> **RECORDS FOR THE EXERCISE**:
************

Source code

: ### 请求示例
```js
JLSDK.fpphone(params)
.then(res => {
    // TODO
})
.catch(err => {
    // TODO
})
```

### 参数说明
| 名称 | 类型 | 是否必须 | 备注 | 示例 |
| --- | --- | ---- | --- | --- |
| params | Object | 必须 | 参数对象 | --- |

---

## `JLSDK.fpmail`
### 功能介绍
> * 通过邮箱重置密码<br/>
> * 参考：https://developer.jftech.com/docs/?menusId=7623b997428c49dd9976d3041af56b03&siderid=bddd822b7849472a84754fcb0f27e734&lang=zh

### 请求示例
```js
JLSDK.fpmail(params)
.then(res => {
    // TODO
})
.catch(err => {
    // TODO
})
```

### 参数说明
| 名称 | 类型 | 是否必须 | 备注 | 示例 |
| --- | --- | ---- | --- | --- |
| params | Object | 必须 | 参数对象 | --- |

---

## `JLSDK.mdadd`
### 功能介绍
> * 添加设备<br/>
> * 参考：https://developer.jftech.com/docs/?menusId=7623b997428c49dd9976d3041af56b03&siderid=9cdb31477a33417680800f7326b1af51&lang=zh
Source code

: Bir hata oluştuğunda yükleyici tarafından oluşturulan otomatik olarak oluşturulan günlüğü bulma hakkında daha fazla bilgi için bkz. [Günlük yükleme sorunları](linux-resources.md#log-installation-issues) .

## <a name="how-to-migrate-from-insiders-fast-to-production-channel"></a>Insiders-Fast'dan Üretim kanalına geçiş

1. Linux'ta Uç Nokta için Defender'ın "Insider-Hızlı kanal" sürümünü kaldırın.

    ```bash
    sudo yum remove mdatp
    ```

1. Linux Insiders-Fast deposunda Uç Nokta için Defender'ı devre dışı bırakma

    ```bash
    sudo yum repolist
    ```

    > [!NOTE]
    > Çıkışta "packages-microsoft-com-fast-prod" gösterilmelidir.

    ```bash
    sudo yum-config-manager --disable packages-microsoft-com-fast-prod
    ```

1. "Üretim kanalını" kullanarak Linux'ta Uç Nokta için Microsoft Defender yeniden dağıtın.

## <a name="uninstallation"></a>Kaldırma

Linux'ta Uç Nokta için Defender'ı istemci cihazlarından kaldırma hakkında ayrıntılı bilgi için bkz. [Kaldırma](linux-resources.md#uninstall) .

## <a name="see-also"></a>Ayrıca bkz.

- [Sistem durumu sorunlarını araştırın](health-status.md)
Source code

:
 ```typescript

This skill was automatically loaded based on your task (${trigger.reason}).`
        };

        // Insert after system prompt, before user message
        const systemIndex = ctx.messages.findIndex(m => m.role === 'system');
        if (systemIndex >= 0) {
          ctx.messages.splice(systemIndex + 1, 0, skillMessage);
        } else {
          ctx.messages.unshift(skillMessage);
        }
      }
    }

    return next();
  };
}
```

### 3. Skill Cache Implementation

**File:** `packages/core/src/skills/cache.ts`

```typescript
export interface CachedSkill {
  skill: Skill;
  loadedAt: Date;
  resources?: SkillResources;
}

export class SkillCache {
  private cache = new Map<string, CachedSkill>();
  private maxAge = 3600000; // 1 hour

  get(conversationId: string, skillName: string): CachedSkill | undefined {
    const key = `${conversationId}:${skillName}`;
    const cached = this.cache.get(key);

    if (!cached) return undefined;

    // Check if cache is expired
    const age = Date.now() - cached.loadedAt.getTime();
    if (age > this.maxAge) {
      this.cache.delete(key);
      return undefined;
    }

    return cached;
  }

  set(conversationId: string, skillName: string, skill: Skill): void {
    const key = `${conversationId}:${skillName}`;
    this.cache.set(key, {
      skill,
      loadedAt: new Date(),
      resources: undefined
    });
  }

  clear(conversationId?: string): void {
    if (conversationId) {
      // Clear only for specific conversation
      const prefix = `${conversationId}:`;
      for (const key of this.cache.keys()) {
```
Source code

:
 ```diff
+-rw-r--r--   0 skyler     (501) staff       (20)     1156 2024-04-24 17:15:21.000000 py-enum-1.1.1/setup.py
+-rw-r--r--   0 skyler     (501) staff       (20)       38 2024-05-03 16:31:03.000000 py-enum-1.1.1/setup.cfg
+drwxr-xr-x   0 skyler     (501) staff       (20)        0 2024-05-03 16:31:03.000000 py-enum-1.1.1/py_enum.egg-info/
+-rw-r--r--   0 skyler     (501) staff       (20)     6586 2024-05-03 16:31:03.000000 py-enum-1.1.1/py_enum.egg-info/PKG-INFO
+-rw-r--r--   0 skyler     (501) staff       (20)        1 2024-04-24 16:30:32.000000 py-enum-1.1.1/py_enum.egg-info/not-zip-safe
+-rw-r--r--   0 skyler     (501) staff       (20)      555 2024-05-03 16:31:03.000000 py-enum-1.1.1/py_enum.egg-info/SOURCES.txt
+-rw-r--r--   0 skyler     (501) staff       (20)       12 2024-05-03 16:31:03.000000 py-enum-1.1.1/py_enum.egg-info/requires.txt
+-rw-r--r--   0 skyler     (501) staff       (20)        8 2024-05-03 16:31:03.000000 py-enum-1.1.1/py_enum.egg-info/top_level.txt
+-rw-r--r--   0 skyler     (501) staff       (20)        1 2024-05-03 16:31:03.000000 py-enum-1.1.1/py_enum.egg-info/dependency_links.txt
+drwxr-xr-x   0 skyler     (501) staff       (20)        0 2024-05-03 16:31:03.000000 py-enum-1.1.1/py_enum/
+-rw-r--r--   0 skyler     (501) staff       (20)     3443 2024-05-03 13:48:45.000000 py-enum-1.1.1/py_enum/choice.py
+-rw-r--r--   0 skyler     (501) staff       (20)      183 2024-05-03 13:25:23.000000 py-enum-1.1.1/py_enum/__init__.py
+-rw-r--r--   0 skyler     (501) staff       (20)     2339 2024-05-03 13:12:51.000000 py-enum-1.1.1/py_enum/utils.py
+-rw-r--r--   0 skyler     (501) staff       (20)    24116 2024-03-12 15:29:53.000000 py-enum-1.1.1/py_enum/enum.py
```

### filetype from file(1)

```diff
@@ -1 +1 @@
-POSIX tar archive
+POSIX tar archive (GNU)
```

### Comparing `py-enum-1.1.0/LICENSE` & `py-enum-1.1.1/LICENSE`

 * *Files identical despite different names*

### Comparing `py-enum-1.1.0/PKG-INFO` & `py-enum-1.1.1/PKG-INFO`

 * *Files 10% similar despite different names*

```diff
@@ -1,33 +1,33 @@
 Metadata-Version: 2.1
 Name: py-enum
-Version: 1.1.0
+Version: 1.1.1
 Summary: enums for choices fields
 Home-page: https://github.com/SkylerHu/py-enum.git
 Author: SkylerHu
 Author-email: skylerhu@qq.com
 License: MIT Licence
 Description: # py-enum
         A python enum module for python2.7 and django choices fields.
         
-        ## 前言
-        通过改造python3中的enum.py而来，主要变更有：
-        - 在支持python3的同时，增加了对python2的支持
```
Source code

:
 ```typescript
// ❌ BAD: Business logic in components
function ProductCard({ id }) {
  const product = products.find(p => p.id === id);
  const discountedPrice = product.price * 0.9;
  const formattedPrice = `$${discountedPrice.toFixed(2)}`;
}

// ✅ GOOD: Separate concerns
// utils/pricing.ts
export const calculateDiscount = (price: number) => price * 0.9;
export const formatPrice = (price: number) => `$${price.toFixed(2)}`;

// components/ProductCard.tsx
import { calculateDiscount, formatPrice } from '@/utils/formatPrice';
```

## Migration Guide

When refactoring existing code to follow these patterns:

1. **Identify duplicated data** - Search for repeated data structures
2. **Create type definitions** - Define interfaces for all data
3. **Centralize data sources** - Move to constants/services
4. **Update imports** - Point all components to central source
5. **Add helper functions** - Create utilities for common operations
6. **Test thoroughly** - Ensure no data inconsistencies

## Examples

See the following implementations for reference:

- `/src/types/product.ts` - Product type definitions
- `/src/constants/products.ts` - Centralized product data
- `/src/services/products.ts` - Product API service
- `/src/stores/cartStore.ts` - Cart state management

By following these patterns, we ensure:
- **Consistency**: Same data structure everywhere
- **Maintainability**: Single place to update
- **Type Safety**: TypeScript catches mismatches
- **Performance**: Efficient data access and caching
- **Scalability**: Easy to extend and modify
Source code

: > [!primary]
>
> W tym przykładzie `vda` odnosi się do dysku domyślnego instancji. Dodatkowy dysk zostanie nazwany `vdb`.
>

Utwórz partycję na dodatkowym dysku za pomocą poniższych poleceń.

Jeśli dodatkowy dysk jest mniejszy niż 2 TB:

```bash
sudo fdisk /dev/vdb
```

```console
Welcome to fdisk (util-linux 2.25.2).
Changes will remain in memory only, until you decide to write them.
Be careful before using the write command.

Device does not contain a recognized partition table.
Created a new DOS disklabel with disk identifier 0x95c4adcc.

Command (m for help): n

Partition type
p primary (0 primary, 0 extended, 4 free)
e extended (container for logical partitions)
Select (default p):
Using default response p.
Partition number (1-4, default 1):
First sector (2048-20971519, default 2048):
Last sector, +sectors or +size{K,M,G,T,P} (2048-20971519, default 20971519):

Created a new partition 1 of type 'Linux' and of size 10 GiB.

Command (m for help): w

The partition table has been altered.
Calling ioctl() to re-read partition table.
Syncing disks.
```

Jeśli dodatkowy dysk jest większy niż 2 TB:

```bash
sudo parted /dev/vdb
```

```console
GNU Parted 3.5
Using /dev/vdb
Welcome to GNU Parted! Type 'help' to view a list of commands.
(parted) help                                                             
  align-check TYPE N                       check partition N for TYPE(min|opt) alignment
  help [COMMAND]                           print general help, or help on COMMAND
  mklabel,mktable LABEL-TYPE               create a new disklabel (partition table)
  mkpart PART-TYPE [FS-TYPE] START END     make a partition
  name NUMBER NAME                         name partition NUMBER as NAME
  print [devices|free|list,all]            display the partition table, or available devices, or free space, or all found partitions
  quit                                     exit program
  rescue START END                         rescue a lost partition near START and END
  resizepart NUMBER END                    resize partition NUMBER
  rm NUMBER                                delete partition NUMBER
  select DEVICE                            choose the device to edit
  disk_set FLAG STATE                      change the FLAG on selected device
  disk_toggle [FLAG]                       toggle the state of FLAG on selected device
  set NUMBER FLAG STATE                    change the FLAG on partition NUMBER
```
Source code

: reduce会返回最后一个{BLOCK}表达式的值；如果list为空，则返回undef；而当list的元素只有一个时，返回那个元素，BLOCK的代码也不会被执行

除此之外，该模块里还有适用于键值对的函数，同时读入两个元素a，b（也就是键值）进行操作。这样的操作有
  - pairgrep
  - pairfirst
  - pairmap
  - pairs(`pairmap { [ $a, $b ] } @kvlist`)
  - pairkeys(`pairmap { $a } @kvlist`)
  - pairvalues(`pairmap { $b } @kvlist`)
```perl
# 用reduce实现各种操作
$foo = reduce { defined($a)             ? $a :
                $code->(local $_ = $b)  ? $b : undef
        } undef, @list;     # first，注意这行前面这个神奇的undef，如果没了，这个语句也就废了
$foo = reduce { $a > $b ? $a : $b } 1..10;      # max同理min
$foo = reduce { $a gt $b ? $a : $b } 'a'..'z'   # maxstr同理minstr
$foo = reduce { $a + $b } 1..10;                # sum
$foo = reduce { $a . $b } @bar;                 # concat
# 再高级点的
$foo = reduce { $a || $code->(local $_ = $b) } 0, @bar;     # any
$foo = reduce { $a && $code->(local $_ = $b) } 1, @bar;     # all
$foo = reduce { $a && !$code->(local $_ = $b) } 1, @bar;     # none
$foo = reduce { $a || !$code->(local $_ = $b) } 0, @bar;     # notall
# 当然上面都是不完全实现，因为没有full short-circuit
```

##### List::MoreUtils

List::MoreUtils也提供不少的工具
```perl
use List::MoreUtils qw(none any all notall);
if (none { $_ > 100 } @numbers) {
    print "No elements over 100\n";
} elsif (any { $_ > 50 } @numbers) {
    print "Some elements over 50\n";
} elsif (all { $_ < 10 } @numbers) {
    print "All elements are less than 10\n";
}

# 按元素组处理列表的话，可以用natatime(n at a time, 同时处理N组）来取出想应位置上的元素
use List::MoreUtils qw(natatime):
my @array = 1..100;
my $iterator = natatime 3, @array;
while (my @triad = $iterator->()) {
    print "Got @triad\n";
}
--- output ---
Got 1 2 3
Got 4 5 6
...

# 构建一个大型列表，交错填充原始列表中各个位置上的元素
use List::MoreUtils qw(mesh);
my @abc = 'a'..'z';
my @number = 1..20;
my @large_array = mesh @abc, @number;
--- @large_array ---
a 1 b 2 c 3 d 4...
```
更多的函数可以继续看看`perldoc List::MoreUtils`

************

> **YOUR OBJECTIVE**:
Pull every line with the string "hakkında" from the data above.

> **THE COMPLETED TASK**:
: Bir hata oluştuğunda yükleyici tarafından oluşturulan otomatik olarak oluşturulan günlüğü bulma hakkında daha fazla bilgi için bkz. [Günlük yükleme sorunları](linux-resources.md#log-installation-issues) .
Linux'ta Uç Nokta için Defender'ı istemci cihazlarından kaldırma hakkında ayrıntılı bilgi için bkz. [Kaldırma](linux-resources.md#uninstall) .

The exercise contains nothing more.